[Dataset records]
*****
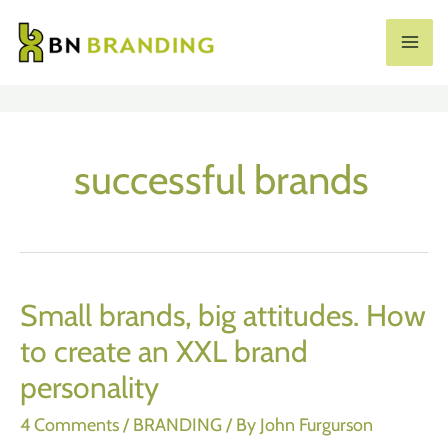
Skip
to
MA
content
ME
successful brands
Small brands, big attitudes. How
to create an XXL brand
personality
4 Comments
/
BRANDING
/ By
John Furgurson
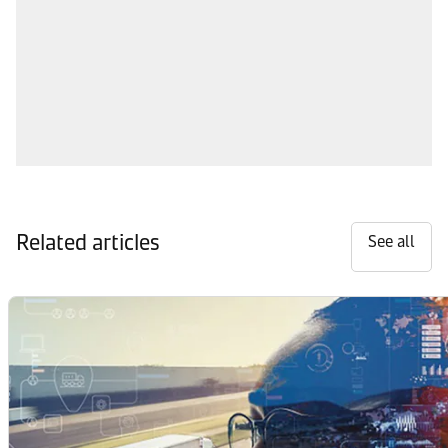
Related articles
See all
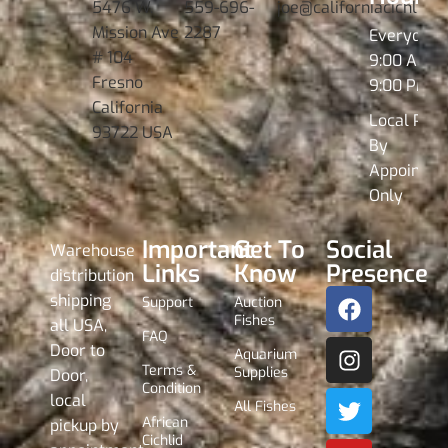
5476 W.
559-696-
joe@californiacichlids
Mission Ave
2287
Everyday
# 104
9:00 AM -
Fresno
9:00 PM
California
Local Pick
93722 USA
By
Appointme
Only
Important
Get To
Social
Warehouse
Links
Know
Presence
distribution
shipping
Support
Auction
Fishes
all USA,
FAQ
Door to
Aquarium
Terms &
Supplies
Door,
Condition
local
All Fishes
African
pickup by
Cichlid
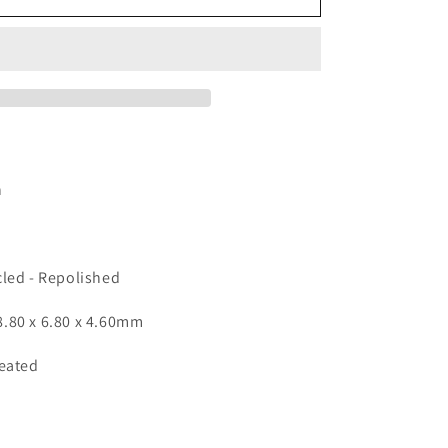
-
Oval
2.58ct
n
cled - Repolished
.80 x 6.80 x 4.60mm
Heated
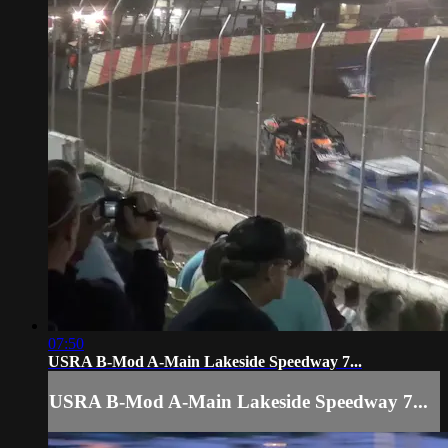
07:50
USRA B-Mod A-Main Lakeside Speedway 7...
USRA B-Mod A-Main Lakeside Speedway 7...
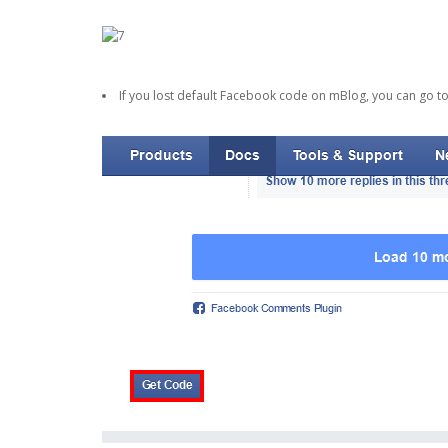
If you lost default Facebook code on mBlog, you can go t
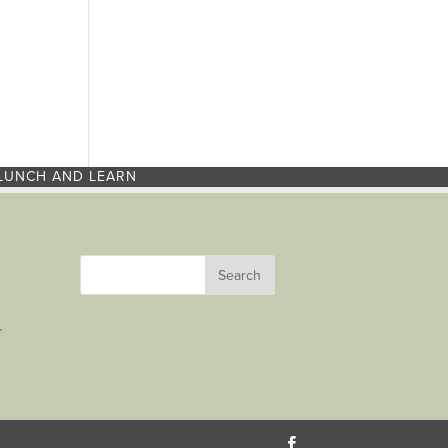
LUNCH AND LEARN
r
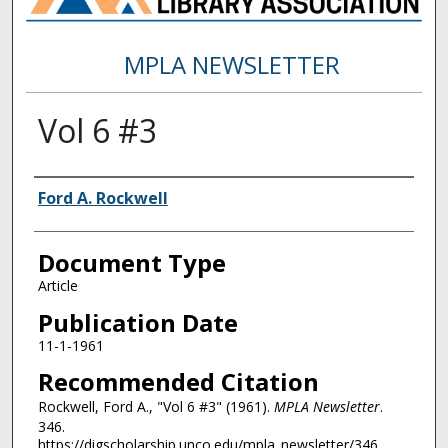
MPLA NEWSLETTER
Vol 6 #3
Authors
Ford A. Rockwell
Document Type
Article
Publication Date
11-1-1961
Recommended Citation
Rockwell, Ford A., "Vol 6 #3" (1961).
MPLA Newsletter
.
346.
https://digscholarship.unco.edu/mpla_newsletter/346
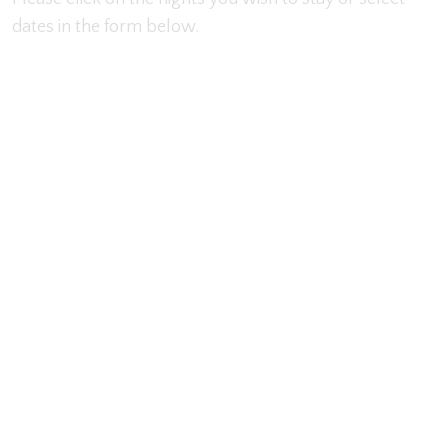
dates in the form below.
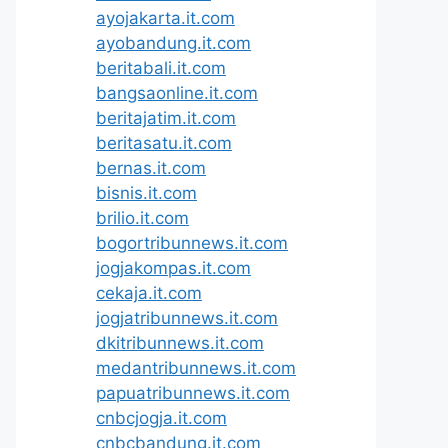
ayojakarta.it.com
ayobandung.it.com
beritabali.it.com
bangsaonline.it.com
beritajatim.it.com
beritasatu.it.com
bernas.it.com
bisnis.it.com
brilio.it.com
bogortribunnews.it.com
jogjakompas.it.com
cekaja.it.com
jogjatribunnews.it.com
dkitribunnews.it.com
medantribunnews.it.com
papuatribunnews.it.com
cnbcjogja.it.com
cnbcbandung.it.com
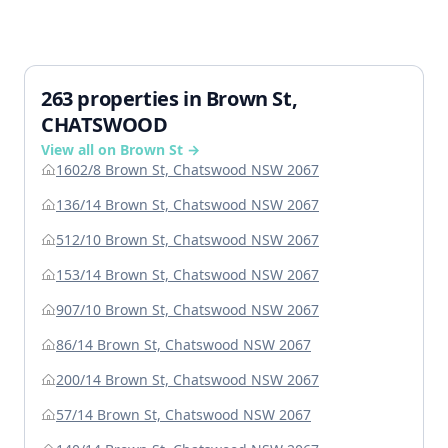
263 properties in Brown St,
CHATSWOOD
View all on Brown St →
1602/8 Brown St, Chatswood NSW 2067
136/14 Brown St, Chatswood NSW 2067
512/10 Brown St, Chatswood NSW 2067
153/14 Brown St, Chatswood NSW 2067
907/10 Brown St, Chatswood NSW 2067
86/14 Brown St, Chatswood NSW 2067
200/14 Brown St, Chatswood NSW 2067
57/14 Brown St, Chatswood NSW 2067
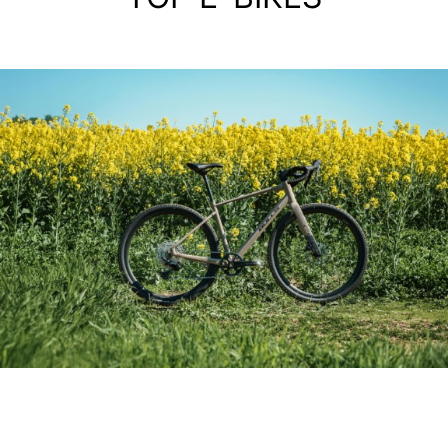
ALIMINIUM GRAVEL BIKE
GRINDER 3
*****
• **WHAT THE TASK ASKS**
Return every line of the listing above word for word, leaving the pictures out of your answer.

• **RESPONSE BOX**
Skip
to
MA
content
ME
successful brands
Small brands, big attitudes. How
to create an XXL brand
personality
4 Comments
/
BRANDING
/ By
John Furgurson
Related articles
See all
5476 W.
559-696-
joe@californiacichlids
Mission Ave
2287
Everyday
# 104
9:00 AM -
Fresno
9:00 PM
California
Local Pick
93722 USA
By
Appointme
Only
Important
Get To
Social
Warehouse
Links
Know
Presence
distribution
shipping
Support
Auction
Fishes
all USA,
FAQ
Door to
Aquarium
Terms &
Supplies
Door,
Condition
local
All Fishes
African
pickup by
Cichlid
-
Oval
2.58ct
n
cled - Repolished
.80 x 6.80 x 4.60mm
Heated
07:50
USRA B-Mod A-Main Lakeside Speedway 7...
USRA B-Mod A-Main Lakeside Speedway 7...
If you lost default Facebook code on mBlog, you can go t
LUNCH AND LEARN
r
MPLA NEWSLETTER
Vol 6 #3
Authors
Ford A. Rockwell
Document Type
Article
Publication Date
11-1-1961
Recommended Citation
Rockwell, Ford A., "Vol 6 #3" (1961).
MPLA Newsletter
.
346.
https://digscholarship.unco.edu/mpla_newsletter/346
dates in the form below.
ayojakarta.it.com
ayobandung.it.com
beritabali.it.com
bangsaonline.it.com
beritajatim.it.com
beritasatu.it.com
bernas.it.com
bisnis.it.com
brilio.it.com
bogortribunnews.it.com
jogjakompas.it.com
cekaja.it.com
jogjatribunnews.it.com
dkitribunnews.it.com
medantribunnews.it.com
papuatribunnews.it.com
cnbcjogja.it.com
cnbcbandung.it.com
263 properties in Brown St,
CHATSWOOD
View all on Brown St →
1602/8 Brown St, Chatswood NSW 2067
136/14 Brown St, Chatswood NSW 2067
512/10 Brown St, Chatswood NSW 2067
153/14 Brown St, Chatswood NSW 2067
907/10 Brown St, Chatswood NSW 2067
86/14 Brown St, Chatswood NSW 2067
200/14 Brown St, Chatswood NSW 2067
57/14 Brown St, Chatswood NSW 2067
ALIMINIUM GRAVEL BIKE
GRINDER 3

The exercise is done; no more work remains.